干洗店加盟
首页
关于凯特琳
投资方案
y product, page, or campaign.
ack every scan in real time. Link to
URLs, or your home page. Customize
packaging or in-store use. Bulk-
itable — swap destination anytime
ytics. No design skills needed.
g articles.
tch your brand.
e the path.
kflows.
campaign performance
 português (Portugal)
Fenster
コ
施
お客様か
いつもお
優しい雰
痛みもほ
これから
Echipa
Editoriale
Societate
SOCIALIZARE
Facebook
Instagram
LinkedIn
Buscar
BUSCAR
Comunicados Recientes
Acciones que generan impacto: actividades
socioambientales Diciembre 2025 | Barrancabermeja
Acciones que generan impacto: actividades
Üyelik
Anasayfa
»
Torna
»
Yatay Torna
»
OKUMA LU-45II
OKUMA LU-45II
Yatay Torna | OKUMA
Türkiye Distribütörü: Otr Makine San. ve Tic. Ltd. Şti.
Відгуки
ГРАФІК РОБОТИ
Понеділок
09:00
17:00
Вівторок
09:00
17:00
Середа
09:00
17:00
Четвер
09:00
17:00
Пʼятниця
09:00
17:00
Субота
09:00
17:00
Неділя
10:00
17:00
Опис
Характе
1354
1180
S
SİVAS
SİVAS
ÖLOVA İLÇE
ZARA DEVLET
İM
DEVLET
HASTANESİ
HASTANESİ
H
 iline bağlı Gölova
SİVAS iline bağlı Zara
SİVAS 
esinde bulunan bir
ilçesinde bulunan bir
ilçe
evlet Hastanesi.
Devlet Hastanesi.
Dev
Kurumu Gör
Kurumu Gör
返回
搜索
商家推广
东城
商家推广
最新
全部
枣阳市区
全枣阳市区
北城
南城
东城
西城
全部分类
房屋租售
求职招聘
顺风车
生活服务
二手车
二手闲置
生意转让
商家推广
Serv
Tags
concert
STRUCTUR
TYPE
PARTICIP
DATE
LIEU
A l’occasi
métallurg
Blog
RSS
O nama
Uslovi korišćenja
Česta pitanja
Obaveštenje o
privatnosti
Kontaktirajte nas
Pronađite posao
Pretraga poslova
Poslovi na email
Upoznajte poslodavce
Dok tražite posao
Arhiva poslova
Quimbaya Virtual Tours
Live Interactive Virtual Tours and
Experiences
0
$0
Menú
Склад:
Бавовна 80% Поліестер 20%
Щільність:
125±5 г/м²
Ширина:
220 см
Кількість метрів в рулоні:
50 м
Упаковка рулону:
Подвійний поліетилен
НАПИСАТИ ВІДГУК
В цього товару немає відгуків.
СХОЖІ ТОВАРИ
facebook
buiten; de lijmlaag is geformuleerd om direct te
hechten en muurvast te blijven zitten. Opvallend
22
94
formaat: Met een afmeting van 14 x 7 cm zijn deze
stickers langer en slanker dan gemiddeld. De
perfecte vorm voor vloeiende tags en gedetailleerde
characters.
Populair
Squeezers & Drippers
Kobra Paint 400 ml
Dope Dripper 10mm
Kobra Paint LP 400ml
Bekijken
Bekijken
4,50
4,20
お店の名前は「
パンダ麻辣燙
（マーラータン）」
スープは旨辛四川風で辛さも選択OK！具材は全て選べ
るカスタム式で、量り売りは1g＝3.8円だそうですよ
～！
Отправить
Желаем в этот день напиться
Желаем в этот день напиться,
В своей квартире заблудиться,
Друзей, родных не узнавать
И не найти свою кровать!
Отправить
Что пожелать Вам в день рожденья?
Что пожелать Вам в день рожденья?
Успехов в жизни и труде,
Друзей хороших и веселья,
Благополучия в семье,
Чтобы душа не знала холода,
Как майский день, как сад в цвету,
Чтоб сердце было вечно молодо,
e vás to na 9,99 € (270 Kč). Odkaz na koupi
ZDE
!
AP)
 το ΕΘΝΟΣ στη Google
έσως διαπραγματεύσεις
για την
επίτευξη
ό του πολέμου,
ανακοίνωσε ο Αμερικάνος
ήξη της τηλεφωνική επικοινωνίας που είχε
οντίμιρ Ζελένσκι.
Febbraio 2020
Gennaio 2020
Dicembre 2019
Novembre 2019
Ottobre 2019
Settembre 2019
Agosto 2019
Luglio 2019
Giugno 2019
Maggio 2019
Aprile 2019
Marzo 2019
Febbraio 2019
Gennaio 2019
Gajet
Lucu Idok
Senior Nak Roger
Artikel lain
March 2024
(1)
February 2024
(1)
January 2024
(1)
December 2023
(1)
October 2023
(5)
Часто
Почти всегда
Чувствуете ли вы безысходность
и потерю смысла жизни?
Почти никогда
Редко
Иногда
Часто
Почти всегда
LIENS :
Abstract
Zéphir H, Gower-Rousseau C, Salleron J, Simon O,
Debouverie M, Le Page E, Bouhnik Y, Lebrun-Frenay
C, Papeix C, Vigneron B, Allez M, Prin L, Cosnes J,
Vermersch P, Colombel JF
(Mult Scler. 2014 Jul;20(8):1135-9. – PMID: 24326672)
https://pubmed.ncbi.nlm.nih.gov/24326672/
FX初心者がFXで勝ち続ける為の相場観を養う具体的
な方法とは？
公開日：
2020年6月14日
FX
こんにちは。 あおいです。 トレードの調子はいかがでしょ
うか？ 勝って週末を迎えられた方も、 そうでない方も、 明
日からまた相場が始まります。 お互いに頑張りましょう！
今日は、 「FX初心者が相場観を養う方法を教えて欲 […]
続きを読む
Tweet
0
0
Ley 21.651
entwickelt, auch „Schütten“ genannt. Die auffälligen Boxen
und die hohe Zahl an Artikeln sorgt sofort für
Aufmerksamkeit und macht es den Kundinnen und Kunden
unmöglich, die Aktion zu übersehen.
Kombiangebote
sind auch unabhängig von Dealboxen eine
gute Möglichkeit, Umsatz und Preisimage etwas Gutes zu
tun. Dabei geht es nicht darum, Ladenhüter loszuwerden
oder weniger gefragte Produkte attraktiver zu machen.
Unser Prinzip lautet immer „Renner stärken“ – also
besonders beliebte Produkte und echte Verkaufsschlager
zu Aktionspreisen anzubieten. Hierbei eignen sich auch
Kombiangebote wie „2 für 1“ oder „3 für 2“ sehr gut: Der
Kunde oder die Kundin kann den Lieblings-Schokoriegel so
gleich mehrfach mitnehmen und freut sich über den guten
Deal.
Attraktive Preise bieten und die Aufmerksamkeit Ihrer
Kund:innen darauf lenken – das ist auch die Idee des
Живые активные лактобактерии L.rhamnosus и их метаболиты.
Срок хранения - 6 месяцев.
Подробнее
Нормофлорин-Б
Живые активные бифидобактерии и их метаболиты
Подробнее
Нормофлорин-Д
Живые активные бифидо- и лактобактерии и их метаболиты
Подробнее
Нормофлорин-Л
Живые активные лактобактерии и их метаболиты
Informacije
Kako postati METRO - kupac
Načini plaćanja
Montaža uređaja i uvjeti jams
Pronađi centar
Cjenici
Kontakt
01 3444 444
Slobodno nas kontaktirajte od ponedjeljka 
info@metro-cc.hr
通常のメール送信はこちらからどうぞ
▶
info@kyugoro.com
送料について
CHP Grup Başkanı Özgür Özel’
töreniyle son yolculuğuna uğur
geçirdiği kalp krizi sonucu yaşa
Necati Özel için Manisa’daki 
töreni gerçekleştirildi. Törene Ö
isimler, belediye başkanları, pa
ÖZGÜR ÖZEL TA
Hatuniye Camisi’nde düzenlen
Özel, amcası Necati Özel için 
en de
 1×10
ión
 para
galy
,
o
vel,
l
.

练习题目: 能把上面所有记录逐行照原样再写一遍吗？

回答:
干洗店加盟
首页
关于凯特琳
投资方案
y product, page, or campaign.
ack every scan in real time. Link to
URLs, or your home page. Customize
packaging or in-store use. Bulk-
itable — swap destination anytime
ytics. No design skills needed.
g articles.
tch your brand.
e the path.
kflows.
campaign performance
 português (Portugal)
Fenster
コ
施
お客様か
いつもお
優しい雰
痛みもほ
これから
Echipa
Editoriale
Societate
SOCIALIZARE
Facebook
Instagram
LinkedIn
Buscar
BUSCAR
Comunicados Recientes
Acciones que generan impacto: actividades
socioambientales Diciembre 2025 | Barrancabermeja
Acciones que generan impacto: actividades
Üyelik
Anasayfa
»
Torna
»
Yatay Torna
»
OKUMA LU-45II
OKUMA LU-45II
Yatay Torna | OKUMA
Türkiye Distribütörü: Otr Makine San. ve Tic. Ltd. Şti.
Відгуки
ГРАФІК РОБОТИ
Понеділок
09:00
17:00
Вівторок
09:00
17:00
Середа
09:00
17:00
Четвер
09:00
17:00
Пʼятниця
09:00
17:00
Субота
09:00
17:00
Неділя
10:00
17:00
Опис
Характе
1354
1180
S
SİVAS
SİVAS
ÖLOVA İLÇE
ZARA DEVLET
İM
DEVLET
HASTANESİ
HASTANESİ
H
 iline bağlı Gölova
SİVAS iline bağlı Zara
SİVAS 
esinde bulunan bir
ilçesinde bulunan bir
ilçe
evlet Hastanesi.
Devlet Hastanesi.
Dev
Kurumu Gör
Kurumu Gör
返回
搜索
商家推广
东城
商家推广
最新
全部
枣阳市区
全枣阳市区
北城
南城
东城
西城
全部分类
房屋租售
求职招聘
顺风车
生活服务
二手车
二手闲置
生意转让
商家推广
Serv
Tags
concert
STRUCTUR
TYPE
PARTICIP
DATE
LIEU
A l’occasi
métallurg
Blog
RSS
O nama
Uslovi korišćenja
Česta pitanja
Obaveštenje o
privatnosti
Kontaktirajte nas
Pronađite posao
Pretraga poslova
Poslovi na email
Upoznajte poslodavce
Dok tražite posao
Arhiva poslova
Quimbaya Virtual Tours
Live Interactive Virtual Tours and
Experiences
0
$0
Menú
Склад:
Бавовна 80% Поліестер 20%
Щільність:
125±5 г/м²
Ширина:
220 см
Кількість метрів в рулоні:
50 м
Упаковка рулону:
Подвійний поліетилен
НАПИСАТИ ВІДГУК
В цього товару немає відгуків.
СХОЖІ ТОВАРИ
facebook
buiten; de lijmlaag is geformuleerd om direct te
hechten en muurvast te blijven zitten. Opvallend
22
94
formaat: Met een afmeting van 14 x 7 cm zijn deze
stickers langer en slanker dan gemiddeld. De
perfecte vorm voor vloeiende tags en gedetailleerde
characters.
Populair
Squeezers & Drippers
Kobra Paint 400 ml
Dope Dripper 10mm
Kobra Paint LP 400ml
Bekijken
Bekijken
4,50
4,20
お店の名前は「
パンダ麻辣燙
（マーラータン）」
スープは旨辛四川風で辛さも選択OK！具材は全て選べ
るカスタム式で、量り売りは1g＝3.8円だそうですよ
～！
Отправить
Желаем в этот день напиться
Желаем в этот день напиться,
В своей квартире заблудиться,
Друзей, родных не узнавать
И не найти свою кровать!
Отправить
Что пожелать Вам в день рожденья?
Что пожелать Вам в день рожденья?
Успехов в жизни и труде,
Друзей хороших и веселья,
Благополучия в семье,
Чтобы душа не знала холода,
Как майский день, как сад в цвету,
Чтоб сердце было вечно молодо,
e vás to na 9,99 € (270 Kč). Odkaz na koupi
ZDE
!
AP)
 το ΕΘΝΟΣ στη Google
έσως διαπραγματεύσεις
για την
επίτευξη
ό του πολέμου,
ανακοίνωσε ο Αμερικάνος
ήξη της τηλεφωνική επικοινωνίας που είχε
οντίμιρ Ζελένσκι.
Febbraio 2020
Gennaio 2020
Dicembre 2019
Novembre 2019
Ottobre 2019
Settembre 2019
Agosto 2019
Luglio 2019
Giugno 2019
Maggio 2019
Aprile 2019
Marzo 2019
Febbraio 2019
Gennaio 2019
Gajet
Lucu Idok
Senior Nak Roger
Artikel lain
March 2024
(1)
February 2024
(1)
January 2024
(1)
December 2023
(1)
October 2023
(5)
Часто
Почти всегда
Чувствуете ли вы безысходность
и потерю смысла жизни?
Почти никогда
Редко
Иногда
Часто
Почти всегда
LIENS :
Abstract
Zéphir H, Gower-Rousseau C, Salleron J, Simon O,
Debouverie M, Le Page E, Bouhnik Y, Lebrun-Frenay
C, Papeix C, Vigneron B, Allez M, Prin L, Cosnes J,
Vermersch P, Colombel JF
(Mult Scler. 2014 Jul;20(8):1135-9. – PMID: 24326672)
https://pubmed.ncbi.nlm.nih.gov/24326672/
FX初心者がFXで勝ち続ける為の相場観を養う具体的
な方法とは？
公開日：
2020年6月14日
FX
こんにちは。 あおいです。 トレードの調子はいかがでしょ
うか？ 勝って週末を迎えられた方も、 そうでない方も、 明
日からまた相場が始まります。 お互いに頑張りましょう！
今日は、 「FX初心者が相場観を養う方法を教えて欲 […]
続きを読む
Tweet
0
0
Ley 21.651
entwickelt, auch „Schütten“ genannt. Die auffälligen Boxen
und die hohe Zahl an Artikeln sorgt sofort für
Aufmerksamkeit und macht es den Kundinnen und Kunden
unmöglich, die Aktion zu übersehen.
Kombiangebote
sind auch unabhängig von Dealboxen eine
gute Möglichkeit, Umsatz und Preisimage etwas Gutes zu
tun. Dabei geht es nicht darum, Ladenhüter loszuwerden
oder weniger gefragte Produkte attraktiver zu machen.
Unser Prinzip lautet immer „Renner stärken“ – also
besonders beliebte Produkte und echte Verkaufsschlager
zu Aktionspreisen anzubieten. Hierbei eignen sich auch
Kombiangebote wie „2 für 1“ oder „3 für 2“ sehr gut: Der
Kunde oder die Kundin kann den Lieblings-Schokoriegel so
gleich mehrfach mitnehmen und freut sich über den guten
Deal.
Attraktive Preise bieten und die Aufmerksamkeit Ihrer
Kund:innen darauf lenken – das ist auch die Idee des
Живые активные лактобактерии L.rhamnosus и их метаболиты.
Срок хранения - 6 месяцев.
Подробнее
Нормофлорин-Б
Живые активные бифидобактерии и их метаболиты
Подробнее
Нормофлорин-Д
Живые активные бифидо- и лактобактерии и их метаболиты
Подробнее
Нормофлорин-Л
Живые активные лактобактерии и их метаболиты
Informacije
Kako postati METRO - kupac
Načini plaćanja
Montaža uređaja i uvjeti jams
Pronađi centar
Cjenici
Kontakt
01 3444 444
Slobodno nas kontaktirajte od ponedjeljka 
info@metro-cc.hr
通常のメール送信はこちらからどうぞ
▶
info@kyugoro.com
送料について
CHP Grup Başkanı Özgür Özel’
töreniyle son yolculuğuna uğur
geçirdiği kalp krizi sonucu yaşa
Necati Özel için Manisa’daki 
töreni gerçekleştirildi. Törene Ö
isimler, belediye başkanları, pa
ÖZGÜR ÖZEL TA
Hatuniye Camisi’nde düzenlen
Özel, amcası Necati Özel için 
en de
 1×10
ión
 para
galy
,
o
vel,
l
.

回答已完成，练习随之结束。